-- Begin Text to read --

TypeScript/JavaScript Style

For Node.js bindings:

// Use TypeScript for type safety
interface VectorEntry {
    id?: string;
    vector: Float32Array;
    metadata?: Record<string, any>;
}

// Async/await for async operations
async function search(query: Float32Array): Promise<SearchResult[]> {
    return await db.search({ vector: query, k: 10 });
}

// Use const/let, never var
const db = new VectorDB(options);
let results = await db.search(query);

Testing

Test Structure

#[cfg(test)]
mod tests {
    use super::*;

    #[test]
    fn test_basic_insert() {
        // Arrange
        let db = VectorDB::new(DbOptions::default()).unwrap();
        let entry = VectorEntry {
            id: None,
            vector: vec![0.1; 128],
            metadata: None,
        };

        // Act
        let id = db.insert(entry).unwrap();

        // Assert
        assert!(!id.is_empty());
    }

    #[test]
    fn test_error_handling() {
        let db = VectorDB::new(DbOptions::default()).unwrap();
        let wrong_dims = vec![0.1; 64]; // Wrong dimensions

        let result = db.insert(VectorEntry {
            id: None,
            vector: wrong_dims,
            metadata: None,
        });

        assert!(result.is_err());
    }
}

Property-Based Testing

Use proptest for property-based tests:

use proptest::prelude::*;

proptest! {
    #[test]
    fn test_distance_symmetry(
        a in prop::collection::vec(any::<f32>(), 128),
        b in prop::collection::vec(any::<f32>(), 128)
    ) {
        let d1 = euclidean_distance(&a, &b);
        let d2 = euclidean_distance(&b, &a);
        assert!((d1 - d2).abs() < 1e-5);
    }
}

Benchmarking

Use criterion for benchmarks:

use criterion::{black_box, criterion_group, criterion_main, Criterion};

fn benchmark_search(c: &mut Criterion) {
    let db = setup_db();
    let query = vec![0.1; 128];

    c.bench_function("search 1M vectors", |b| {
        b.iter(|| {
            db.search(black_box(&SearchQuery {
                vector: query.clone(),
                k: 10,
                filter: None,
                include_vectors: false,
            }))
        })
    });
}

criterion_group!(benches, benchmark_search);
criterion_main!(benches);

Test Coverage

Aim for:

  • Unit tests: 80%+ coverage
  • Integration tests: All major features
  • Property tests: Core algorithms
  • Benchmarks: Performance-critical paths

Pull Request Process

Before Submitting

  1. Create an issue first for major changes
  2. Fork and branch: Create a feature branch
    git checkout -b feature/my-new-feature
  3. Write tests: Ensure new code has tests
  4. Run checks:
    cargo fmt
    cargo clippy --all-targets --all-features -- -D warnings
    cargo test
    cargo bench
  5. Update documentation: Update relevant docs
  6. Add changelog entry: Update CHANGELOG.md

PR Template

## Description

Brief description of changes

## Motivation

Why is this change needed?

## Changes

- Change 1
- Change 2

## Testing

How was this tested?

## Performance Impact

Any performance implications?

## Checklist

- [ ] Tests added/updated
- [ ] Documentation updated
- [ ] Changelog updated
- [ ] Code formatted (`cargo fmt`)

-- End Text to read --
-- Begin Data provided --

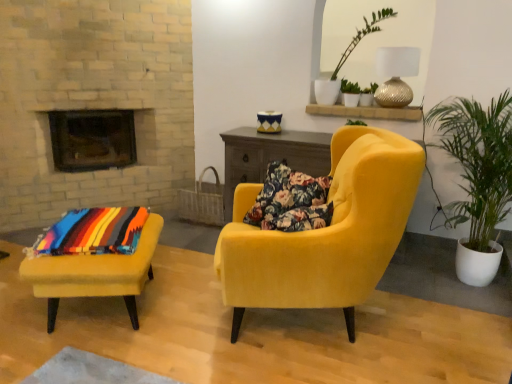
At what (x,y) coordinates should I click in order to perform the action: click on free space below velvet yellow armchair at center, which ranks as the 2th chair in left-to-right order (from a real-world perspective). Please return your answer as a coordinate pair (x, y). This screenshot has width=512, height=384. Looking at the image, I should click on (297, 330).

-- End Data provided --

Task statement =
Rewrite the part of the contributing guide that begins at "use proptest::prelude::*;" and ends after "b in prop::collection::vec(any::<f32>(), 128)", replacing "test_distance_symmetry" with "test_euclidean_symmetry".

Answer in full =
use proptest::prelude::*;

proptest! {
    #[test]
    fn test_euclidean_symmetry(
        a in prop::collection::vec(any::<f32>(), 128),
        b in prop::collection::vec(any::<f32>(), 128)